The famous Philadelphia Phillies third baseman announced his retirement in 1989, and he had a hard time walking away. ”You may not be able to tell, but this is a joyous time for me,” Schmidt said. ”I’ve had a great career.” It’s held up as one of the great emotional tributes reflecting a man’s love for the game he played. “Today, most fans are probably too cynical about modern ballplayers to appreciate this kind of emotion, but as a kid growing up under the spell of baseball, Schmidt’s tears validated everything that was good about the game,” said one blogger.


One of the Tennis greats, Agassi left the sport behind in 2006 with a final loss at the U.S. Open. His emotions came out amid a standing ovation from the crowd. ”The scoreboard shows that I lost today, but what it doesn’t show is what I found,” he said. Five years later, he was crying again. This time, over the $26.1 million he’d raised for his foundation. He remains an ambassador to the sport he loves.


Before he was thrilling Broncos’ fans, Tebow was a star college player at University of Florida where he led the Gators to the SEC Championship game in 2009. In the final moments of the team’s defeat, Tebow can be seen crying on the sidelines. “Tebow crying demonstrated the emotion he puts into the game, and it generated a variety of responses,” The Huffington Post said. Even then, Tebow was dividing American opinion.


“Big Baby” lived up to his nickname during a Celtics’ game in 2008 when he got his feeling hurt and began to cry on the sideline after teammate Kevin Garnett chewed him out. “I get the frustration, nobody puts Baby in a corner,” joked one blogger. Davis dealt with the situation quietly with a towel on his head, yet he’s faced a bit of ridicule from league commentators ever since. He may never live this one down in the eyes on NBA fans either.


“As the second weekend of the 2006 NCAA Basketball Tournament drew to a close there was one water cooler topic that proved to have legs. It was Adam Morrison’s crying jag on the floor of the Oakland Coliseum,” said a San Francisco Chronicle blogger. After Gonzaga took a heartbreaking loss at the hands of UCLA, the college basketball phenom broke down near midcourt. It wasn’t the public display of emotion that bothered people as much as Morrison’s inability to wait until after the final buzzer to show it – he began to fall apart with two seconds left and a chance for his team to rally back.


Perhaps as famous as Christian Laettner’s game-winning shot against Kentucky in the 1992 NCAA tournament. He “reacted as if he just won the lottery,” said one writer. Hill is remembered for a play he wasn’t even in the game at the time for. But the cameras centered in on him first after Laettner’s big shot, and he is forever immortalized as the face of one of the greatest moments in the tournament’s history.

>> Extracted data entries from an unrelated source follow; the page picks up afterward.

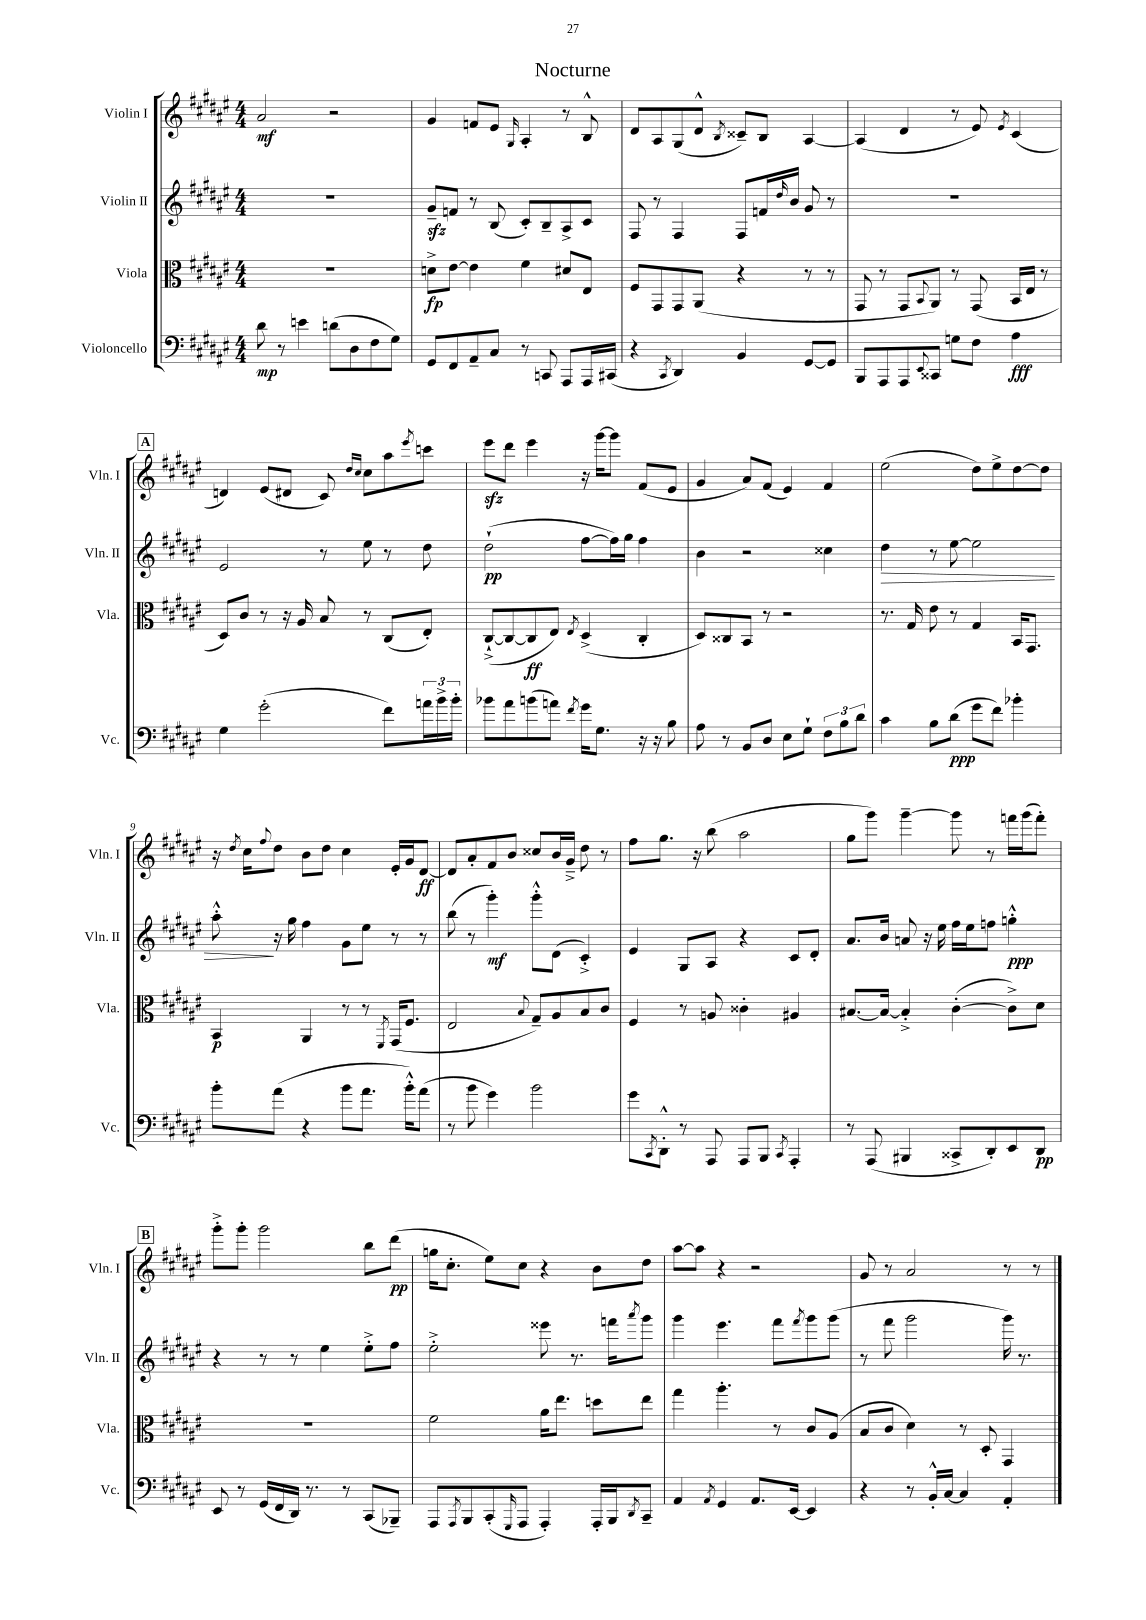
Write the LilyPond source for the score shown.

\header { title = "Nocturne" }
<<
\new StaffGroup <<
\new Staff = "s0" \with { instrumentName = "Violin I" shortInstrumentName = "Vln. I" } {
    \clef treble \key fis \major \numericTimeSignature \time 4/4
    ais'2\mf r2 |
    gis'4 f'8 eis'8 \grace { gis16 } ais4-. r8 b8-^ |
    dis'8 ais8 gis8( dis'8-^ \acciaccatura { b8 } cisis'8--) b8 ais4~ |
    ais4( dis'4 r8 eis'8) \acciaccatura { eis'8 } cis'4( |
    \mark \markup { \box "A" } d'4) eis'8( dis'8 cis'8) \grace { dis''16 cis''16 } cis''8 ais''8 \acciaccatura { eis'''8 } c'''8 |
    eis'''8\sfz dis'''8 eis'''4 r16 gis'''16~ gis'''8 fis'8( eis'8 |
    gis'4 ais'8) fis'8( eis'4) fis'4 |
    eis''2( dis''8) eis''8-> dis''8~ dis''8 |
    r16 \acciaccatura { dis''8 } cis''16 \appoggiatura { fis''8 } dis''8 b'8 dis''8 cis''4 eis'16-. gis'16 dis'8~\ff |
    dis'8 ais'8-. fis'8 b'8 cisis''8 b'16 gis'16---> dis''8 r8 |
    fis''8 gis''8. r16 b''8( ais''2 |
    gis''8 gis'''8) gis'''4~-- gis'''8 r8 f'''16 gis'''16( f'''8-.) |
    \mark \markup { \box "B" } gis'''8-.-> gis'''8-. gis'''2 b''8 dis'''8\pp( |
    g''16 cis''8.-. eis''8) cis''8 r4 b'8 dis''8 |
    ais''8~ ais''8 r4 r2 |
    gis'8 r8 ais'2 r8 r8 \bar "|." |
}
\new Staff = "s1" \with { instrumentName = "Violin II" shortInstrumentName = "Vln. II" } {
    \clef treble \key fis \major \numericTimeSignature \time 4/4
    R1 |
    gis'8--\sfz f'8 r8 b8( cis'8-.) b8-- ais8-> cis'8 |
    fis8 r8 fis4 fis8 f'16 \grace { dis''16 } b'16 gis'8 r8 |
    R1 |
    \mark \markup { \box "A" } eis'2 r8 eis''8 r8 dis''8 |
    dis''2-!\pp( fis''8~ fis''16) gis''16 fis''4 |
    b'4 r2 cisis''4 |
    dis''4\> r8 eis''8~ eis''2 |
    ais''8-.-^\! r16 gis''16 fis''4 gis'8 eis''8 r8 r8 |
    b''8( r8 gis'''4-.\mf) gis'''8-.-^ dis'8( cis'4-.->) |
    eis'4 gis8 ais8 r4 cis'8 dis'8-. |
    ais'8. b'16 a'8 r16 eis''16 fis''16 eis''16 f''8 g''4-.-^\ppp |
    \mark \markup { \box "B" } r4 r8 r8 eis''4 eis''8-.-> fis''8 |
    eis''2-.-> eisis'''8 r8. f'''16 \acciaccatura { ais'''8 } gis'''8 |
    gis'''4 eis'''4. fis'''8 \acciaccatura { fis'''8 } gis'''8 gis'''8( |
    r8 fis'''8 gis'''2 gis'''16) r8. \bar "|." |
}
\new Staff = "s2" \with { instrumentName = "Viola" shortInstrumentName = "Vla." } {
    \clef alto \key fis \major \numericTimeSignature \time 4/4
    R1 |
    d'8->\fp eis'8~ eis'4 fis'4 dis'8 eis8 |
    fis8 gis,8 gis,8 ais,8( r4 r8 r8 |
    gis,8 r8 gis,8 \appoggiatura { b,8 } ais,8) r8 gis,8( b,16 eis16 r8 |
    \mark \markup { \box "A" } dis8) cis'8 r8 r16 ais16 b8 r8 cis8( eis8-.) |
    cis8~-!->( cis8~ cis8\ff eis8) \acciaccatura { eis8 } dis4->( cis4-. |
    dis8) cisis8 b,8 r8 r2 |
    r8. gis16 eis'8 r8 gis4 b,16 gis,8. |
    b,4\p ais,4 r8 r8 \acciaccatura { fis,8 } gis,16( fis8. |
    eis2 \appoggiatura { b8 } gis8--) ais8 b8 cis'8 |
    fis4 r8 a8 cisis'4-. ais4 |
    bis8.~ bis16~ bis4-.-> cis'4~-.( cis'8->) dis'8 |
    \mark \markup { \box "B" } R1 |
    fis'2 ais'16 eis''8. d''8 eis''8 |
    gis''4 ais''4.-. r8 cis'8 ais8( |
    b8 cis'8 dis'4) r8 dis8-. gis,4 \bar "|." |
}
\new Staff = "s3" \with { instrumentName = "Violoncello" shortInstrumentName = "Vc." } {
    \clef bass \key fis \major \numericTimeSignature \time 4/4
    dis'8\mp r8 e'4 d'8( dis8 fis8 gis8) |
    gis,8 fis,8 ais,8-- cis8 r8 c,8 ais,,8 ais,,16 cis,16( |
    r4 \acciaccatura { cis,8 } dis,4) b,4 gis,8~ gis,8 |
    b,,8 ais,,8 ais,,8 \appoggiatura { eis,8 } cisis,8 g8 fis8 ais4\fff |
    \mark \markup { \box "A" } gis4 gis'2-.( fis'8) \tuplet 3/2 { a'16 b'16-> b'16-. } |
    bes'8 ais'8 b'8( a'8) \acciaccatura { fis'8 } gis'16 gis8. r16 r16 b8 |
    ais8 r8 b,8 dis8 eis8 gis8-! \tuplet 3/2 { fis8 b8 dis'8 } |
    cis'4 b8 dis'8\ppp( gis'8 fis'8) bes'4-. |
    b'8-. ais'8( r4 b'8 ais'8. b'16-.-^) ais'8( |
    r8 b'8 gis'4) b'2 |
    gis'8 \acciaccatura { cis,8 } dis,8-.-^ r8 ais,,8 ais,,8 b,,8 \acciaccatura { cis,8 } ais,,4-. |
    r8 ais,,8( bis,,4 cisis,8-> dis,8-.) eis,8 dis,8\pp |
    \mark \markup { \box "B" } eis,8 r8 gis,16( fis,16 dis,16) r8. r8 cis,8( bes,,8--) |
    ais,,8 \acciaccatura { ais,,8 } b,,8 cis,8-.( \grace { gis,,16 } ais,,8 ais,,4-.) ais,,16-. b,,16 \acciaccatura { dis,8 } cis,8-- |
    ais,4 \acciaccatura { ais,8 } gis,4 ais,8. eis,16~ eis,4 |
    r4 r8 b,16-.-^ cis16~ cis4 ais,4-. \bar "|." |
}
>>
>>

After Spain took home top honors at the 2010 World Cup, team captain and goaltender Iker Casillas wept like crazy to celebrate the victory. The win meant a great deal to the country, too. “Many of this morning’s newspapers in Spain have hinted that the victory could herald a new dawn for the country, where a sense of national identity might now take precedence over regional concerns,” reported CNN.


McCall won the heavyweight title in 1994 after knocking out Lennox Lewis. Three years later at the rematch, McCall had a breakdown and refused to continue to fight. Years later, when discussing the episode, he said: ““I usually cry when I go to the ring anyway. So I can pump myself up emotionally. So I can really inflict what I need to inflict on my opponent. That’s my only way of really pumping myself up other than him actually hitting me. Before I do so.” Since his boxing career ended, McCall has suffered from drug abuse.